>> BEGIN MATERIAL FOR THE TASK

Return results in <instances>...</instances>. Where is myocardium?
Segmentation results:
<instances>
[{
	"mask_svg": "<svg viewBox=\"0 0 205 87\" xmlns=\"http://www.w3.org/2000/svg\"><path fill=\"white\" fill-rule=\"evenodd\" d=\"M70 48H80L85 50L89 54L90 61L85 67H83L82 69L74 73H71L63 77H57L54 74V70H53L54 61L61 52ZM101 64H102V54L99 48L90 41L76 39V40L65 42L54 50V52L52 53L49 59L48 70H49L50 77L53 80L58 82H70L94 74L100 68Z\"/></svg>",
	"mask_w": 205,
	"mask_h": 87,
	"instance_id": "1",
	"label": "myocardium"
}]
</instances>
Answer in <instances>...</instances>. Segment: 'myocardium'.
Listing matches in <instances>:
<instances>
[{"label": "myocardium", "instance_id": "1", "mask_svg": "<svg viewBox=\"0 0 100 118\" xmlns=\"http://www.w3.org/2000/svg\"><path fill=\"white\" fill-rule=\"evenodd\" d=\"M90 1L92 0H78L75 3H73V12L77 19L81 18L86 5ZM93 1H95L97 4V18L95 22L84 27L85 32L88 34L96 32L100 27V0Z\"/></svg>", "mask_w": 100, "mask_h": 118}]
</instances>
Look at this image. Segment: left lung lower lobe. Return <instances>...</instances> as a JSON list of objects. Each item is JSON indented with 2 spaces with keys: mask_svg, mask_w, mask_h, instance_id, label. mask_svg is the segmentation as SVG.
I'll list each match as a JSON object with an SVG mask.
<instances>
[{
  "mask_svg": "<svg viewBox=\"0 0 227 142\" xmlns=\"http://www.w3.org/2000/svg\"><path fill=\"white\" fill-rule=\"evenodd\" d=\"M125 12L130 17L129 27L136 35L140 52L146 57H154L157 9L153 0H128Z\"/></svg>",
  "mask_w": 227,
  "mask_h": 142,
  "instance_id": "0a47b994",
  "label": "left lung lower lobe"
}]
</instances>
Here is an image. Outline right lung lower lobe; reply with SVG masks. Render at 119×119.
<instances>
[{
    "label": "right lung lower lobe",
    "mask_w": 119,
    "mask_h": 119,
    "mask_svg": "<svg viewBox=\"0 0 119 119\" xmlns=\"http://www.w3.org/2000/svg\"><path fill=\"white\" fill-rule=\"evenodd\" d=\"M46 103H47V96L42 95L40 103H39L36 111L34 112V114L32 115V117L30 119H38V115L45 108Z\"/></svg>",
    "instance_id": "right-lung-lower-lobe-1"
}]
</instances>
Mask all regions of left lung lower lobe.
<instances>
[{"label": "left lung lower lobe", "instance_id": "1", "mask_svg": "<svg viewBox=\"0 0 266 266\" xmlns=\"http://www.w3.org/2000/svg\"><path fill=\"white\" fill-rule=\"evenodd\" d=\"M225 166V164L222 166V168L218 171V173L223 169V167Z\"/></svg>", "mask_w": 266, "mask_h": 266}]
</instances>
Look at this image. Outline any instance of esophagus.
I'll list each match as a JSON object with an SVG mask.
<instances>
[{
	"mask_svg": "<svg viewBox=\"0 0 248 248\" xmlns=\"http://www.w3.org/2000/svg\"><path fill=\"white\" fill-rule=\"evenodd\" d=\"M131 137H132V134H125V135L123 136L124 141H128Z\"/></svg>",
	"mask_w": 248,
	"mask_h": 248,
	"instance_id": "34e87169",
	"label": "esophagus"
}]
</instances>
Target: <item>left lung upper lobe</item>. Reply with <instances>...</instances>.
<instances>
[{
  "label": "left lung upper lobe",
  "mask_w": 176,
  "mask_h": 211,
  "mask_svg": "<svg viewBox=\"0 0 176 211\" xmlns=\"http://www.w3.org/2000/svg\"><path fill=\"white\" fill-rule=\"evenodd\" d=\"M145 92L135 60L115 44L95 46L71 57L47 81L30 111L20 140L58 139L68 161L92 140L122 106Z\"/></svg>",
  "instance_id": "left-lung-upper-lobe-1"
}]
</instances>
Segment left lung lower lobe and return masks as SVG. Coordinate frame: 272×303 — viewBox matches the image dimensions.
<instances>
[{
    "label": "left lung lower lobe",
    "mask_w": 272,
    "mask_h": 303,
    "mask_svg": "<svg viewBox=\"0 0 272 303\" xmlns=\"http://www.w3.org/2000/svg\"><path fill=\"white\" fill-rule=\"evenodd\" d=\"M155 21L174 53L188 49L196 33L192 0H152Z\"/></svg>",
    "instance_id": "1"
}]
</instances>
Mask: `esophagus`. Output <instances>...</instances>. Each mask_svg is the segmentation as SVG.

>> END MATERIAL FOR THE TASK

WHAT THE TASK ASKS: Copy out every line of the listing above that contains the word "this".

TASK OUTPUT:
Look at this image. Segment: left lung lower lobe. Return <instances>...</instances> as a JSON list of objects. Each item is JSON indented with 2 spaces with keys: mask_svg, mask_w, mask_h, instance_id, label. mask_svg is the segmentation as SVG.
Look at this image. Outline any instance of esophagus.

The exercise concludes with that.